Et leurs lèvres se pressent, et leurs langues se fouettent passionnément tandis que d’une main, elle soupèse la bite juvénile qui se cabre dans sa cage en jeans, bâton d’amour sur lequel elle ne songe déjà plus qu’à s’empaler sans attendre.

Fin de semaine

La cinquantaine, brune, discrète, féminine, elle est une parfaite incarnation de la secrétaire modèle, de celles qui ne rechignent jamais à traiter un courrier urgent cinq minutes avant la fermeture des bureaux. Néanmoins, elle se crispe quand arrive le vendredi soir : elle va encore se retrouver seule avec lui, ce patron qui ressemble à un porc, avec ses mains moites, sa face rougeâtre et congestionnée, son sourire patelin. C’est toujours la même chose ; que va-t’il encore lui demander ? Un jour ou l’autre, il faudra qu’elle lui dise énergiquement qu’elle n’est pas son esclave, seulement son employée. Elle sait bien que la loi est avec elle. Comment réagirait-il si elle le repoussait ? Et s’il la licenciait ? C’est si difficile de retrouver du travail à son âge. Il rentre dans le bureau, la chemise à demi ouverte, passe deux rapides coups de fil et s’affale en soufflant dans son fauteuil, un œil sur sa secrétaire qui termine la rédaction d’une lettre :
- Sylvette, vous êtes vraiment une perle. La meilleure des collaboratrices que j’ai eues depuis l’ouverture de ma boite.
- Merci monsieur.

Il se lève et, debout derrière elle, commence à lui masser les épaules :
- Ce que vous êtes nouée. Terminez ça et fermez l’ordi. Il n’y a pas que le travail dans la vie.
- ça c’est bien vrai. Vous savez que ce soir je ne peux pas m’attarder.
- Vous allez à un rendez-vous ? Un nouvel homme dans votre vie ?
- Non, je dîne avec ma mère et je dois faire quelques courses avant.
- Je vous promets qu’on fera vite.
- C’est que…je n’en ai pas envie.
- L’autre soir, c’était bien pourtant.
- Oui, mais ça doit rester exceptionnel.
- Pourquoi donc ? Vous êtes libre et je suis en instance de divorce.
- Monsieur, s’il vous plait.
- Allez Sylvette. Juste une petite gâterie et je vous laisse partir aussitôt après.

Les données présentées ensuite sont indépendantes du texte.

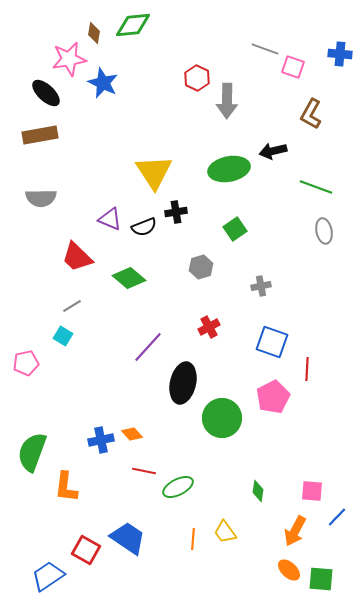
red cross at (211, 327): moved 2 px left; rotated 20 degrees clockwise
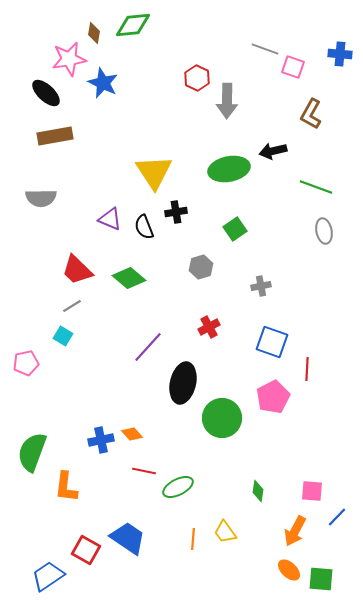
brown rectangle at (40, 135): moved 15 px right, 1 px down
black semicircle at (144, 227): rotated 90 degrees clockwise
red trapezoid at (77, 257): moved 13 px down
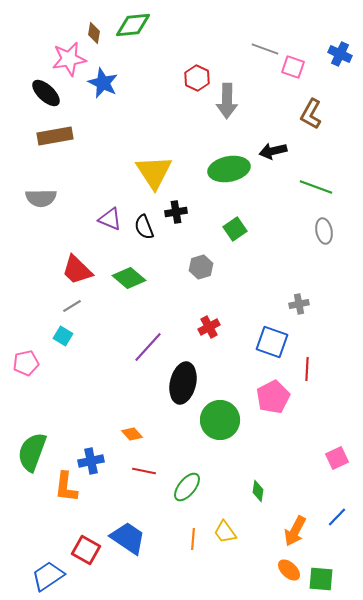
blue cross at (340, 54): rotated 20 degrees clockwise
gray cross at (261, 286): moved 38 px right, 18 px down
green circle at (222, 418): moved 2 px left, 2 px down
blue cross at (101, 440): moved 10 px left, 21 px down
green ellipse at (178, 487): moved 9 px right; rotated 24 degrees counterclockwise
pink square at (312, 491): moved 25 px right, 33 px up; rotated 30 degrees counterclockwise
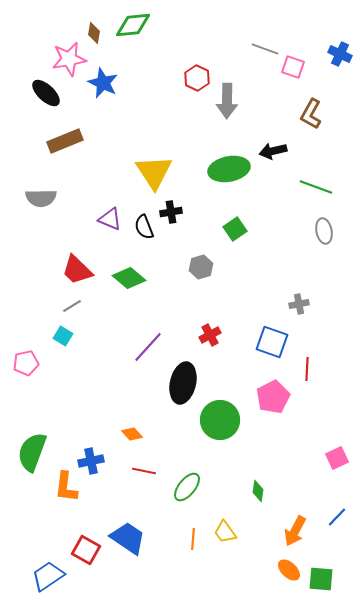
brown rectangle at (55, 136): moved 10 px right, 5 px down; rotated 12 degrees counterclockwise
black cross at (176, 212): moved 5 px left
red cross at (209, 327): moved 1 px right, 8 px down
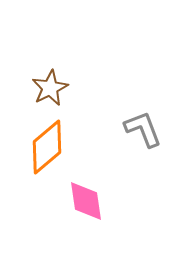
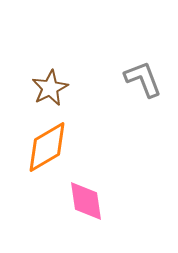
gray L-shape: moved 50 px up
orange diamond: rotated 10 degrees clockwise
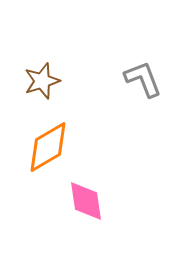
brown star: moved 8 px left, 7 px up; rotated 9 degrees clockwise
orange diamond: moved 1 px right
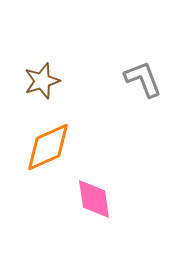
orange diamond: rotated 6 degrees clockwise
pink diamond: moved 8 px right, 2 px up
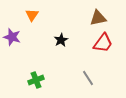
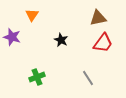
black star: rotated 16 degrees counterclockwise
green cross: moved 1 px right, 3 px up
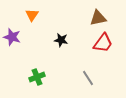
black star: rotated 16 degrees counterclockwise
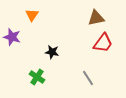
brown triangle: moved 2 px left
black star: moved 9 px left, 12 px down
green cross: rotated 35 degrees counterclockwise
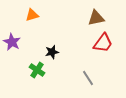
orange triangle: rotated 40 degrees clockwise
purple star: moved 5 px down; rotated 12 degrees clockwise
black star: rotated 24 degrees counterclockwise
green cross: moved 7 px up
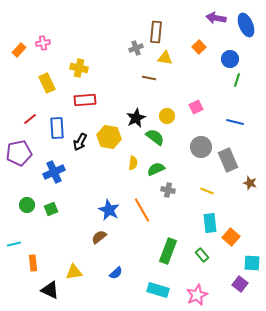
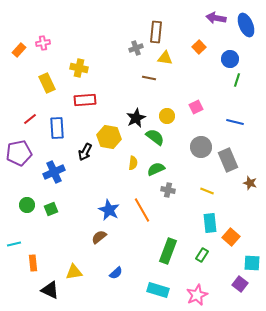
black arrow at (80, 142): moved 5 px right, 10 px down
green rectangle at (202, 255): rotated 72 degrees clockwise
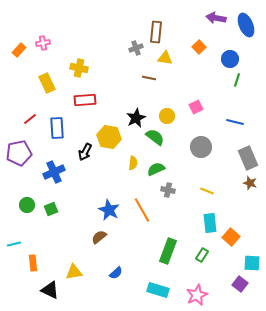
gray rectangle at (228, 160): moved 20 px right, 2 px up
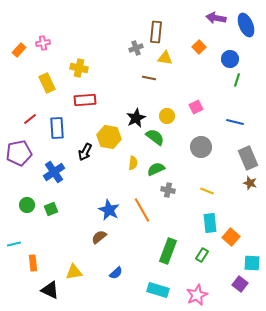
blue cross at (54, 172): rotated 10 degrees counterclockwise
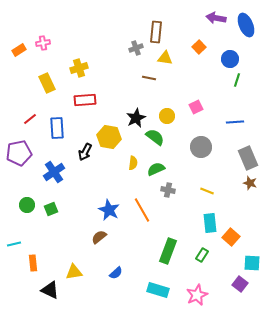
orange rectangle at (19, 50): rotated 16 degrees clockwise
yellow cross at (79, 68): rotated 30 degrees counterclockwise
blue line at (235, 122): rotated 18 degrees counterclockwise
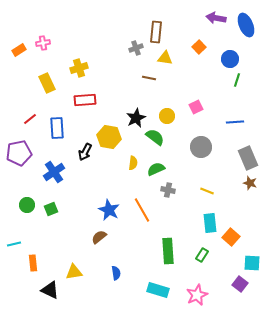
green rectangle at (168, 251): rotated 25 degrees counterclockwise
blue semicircle at (116, 273): rotated 56 degrees counterclockwise
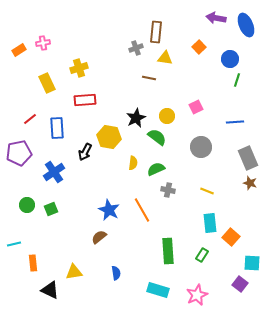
green semicircle at (155, 137): moved 2 px right
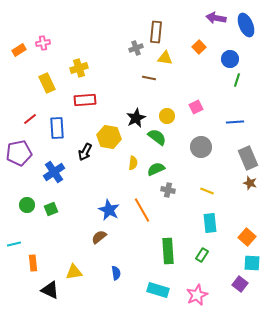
orange square at (231, 237): moved 16 px right
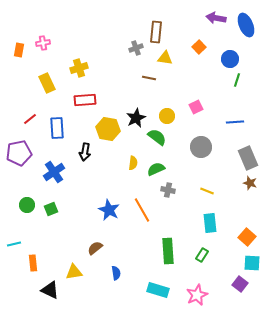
orange rectangle at (19, 50): rotated 48 degrees counterclockwise
yellow hexagon at (109, 137): moved 1 px left, 8 px up
black arrow at (85, 152): rotated 18 degrees counterclockwise
brown semicircle at (99, 237): moved 4 px left, 11 px down
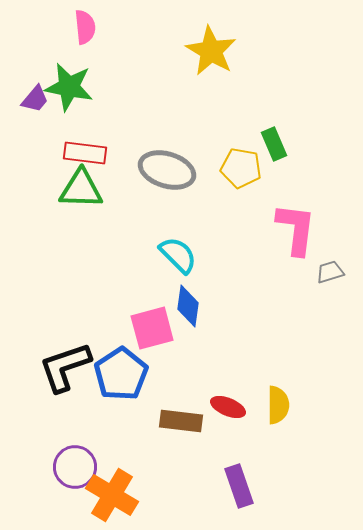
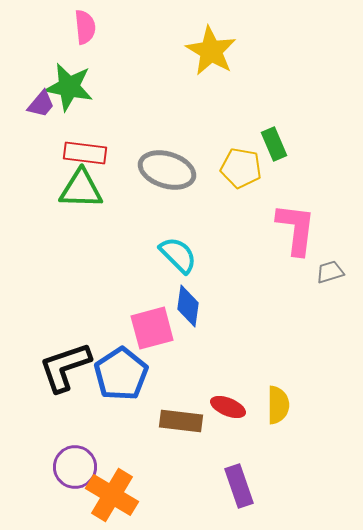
purple trapezoid: moved 6 px right, 5 px down
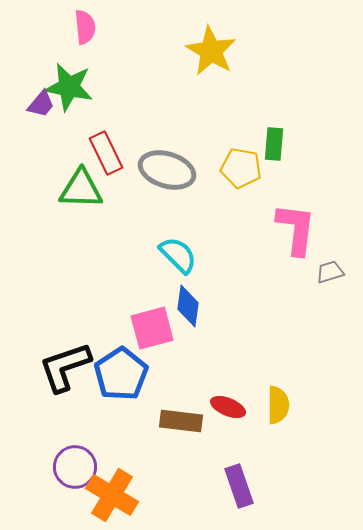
green rectangle: rotated 28 degrees clockwise
red rectangle: moved 21 px right; rotated 57 degrees clockwise
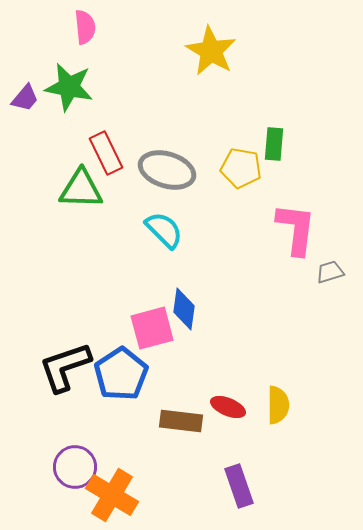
purple trapezoid: moved 16 px left, 6 px up
cyan semicircle: moved 14 px left, 25 px up
blue diamond: moved 4 px left, 3 px down
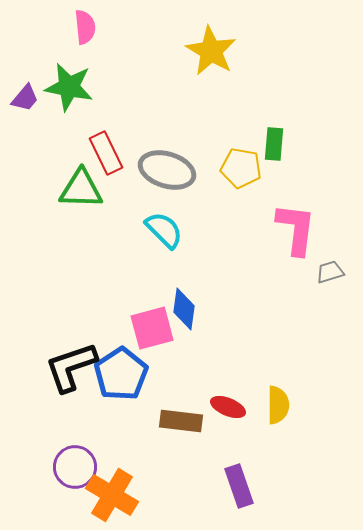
black L-shape: moved 6 px right
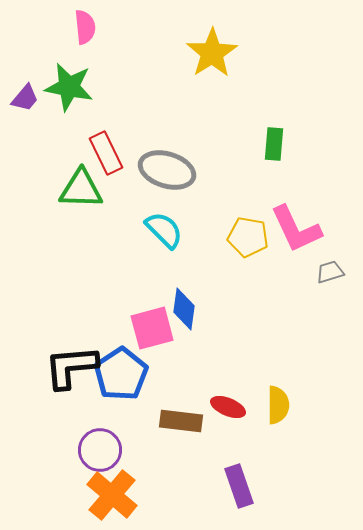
yellow star: moved 1 px right, 2 px down; rotated 9 degrees clockwise
yellow pentagon: moved 7 px right, 69 px down
pink L-shape: rotated 148 degrees clockwise
black L-shape: rotated 14 degrees clockwise
purple circle: moved 25 px right, 17 px up
orange cross: rotated 9 degrees clockwise
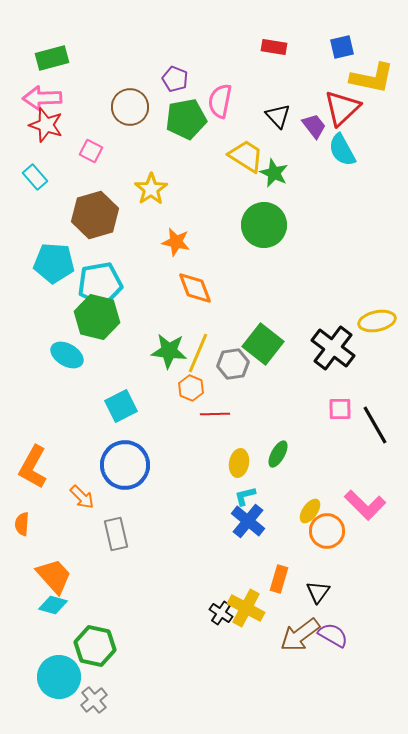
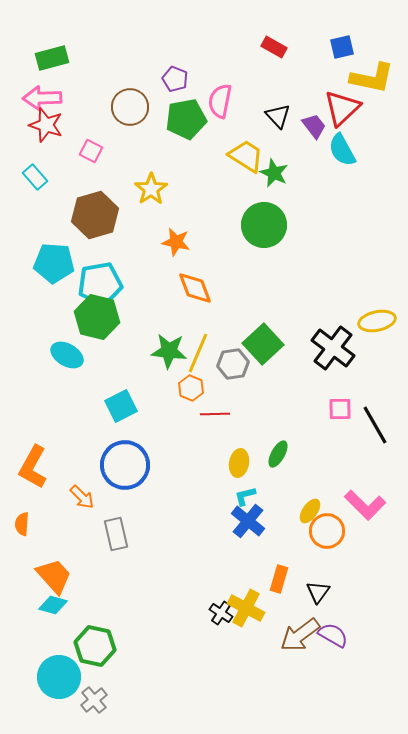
red rectangle at (274, 47): rotated 20 degrees clockwise
green square at (263, 344): rotated 9 degrees clockwise
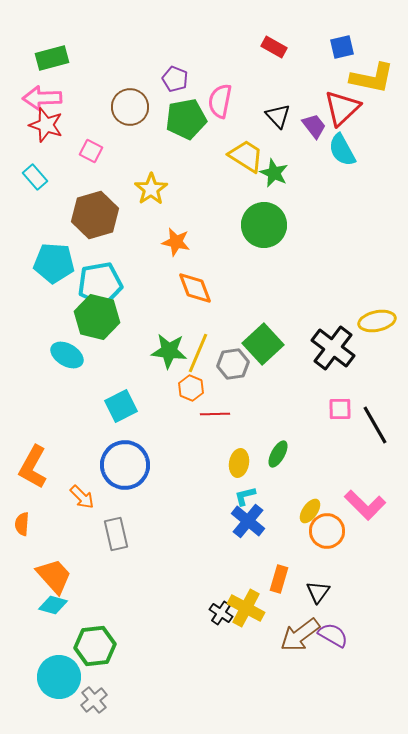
green hexagon at (95, 646): rotated 18 degrees counterclockwise
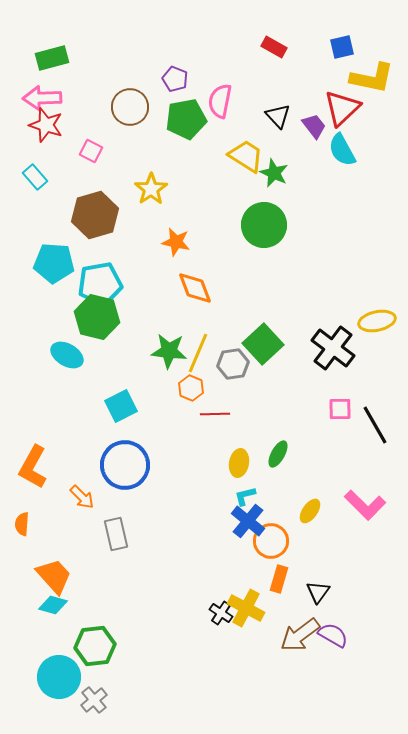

Il commence déjà à dégrafer son pantalon. Que faire contre ce tyran bestial ? Il a déjà sorti sa grosse pine molle ; ses couilles pendent au dessus de son slip. Elle voudrait les lacérer avec ses ongles, le mordre jusqu’au sang, ce salaud.
- Regarde Sylvette, elle se tend toute seule vers ta bouche. Ton parfum, tes yeux de biche, tes petits seins et tes hanches rondes : tout m’excite en toi. Vas-y. je suis déjà prêt à jouir.
- Alors fissa. Et on n’en reparle plus jamais.
- Promis.

Et elle absorbe entre ses lèvres fines le gland rosacé en se jurant de porter plainte s’il ose encore récidiver.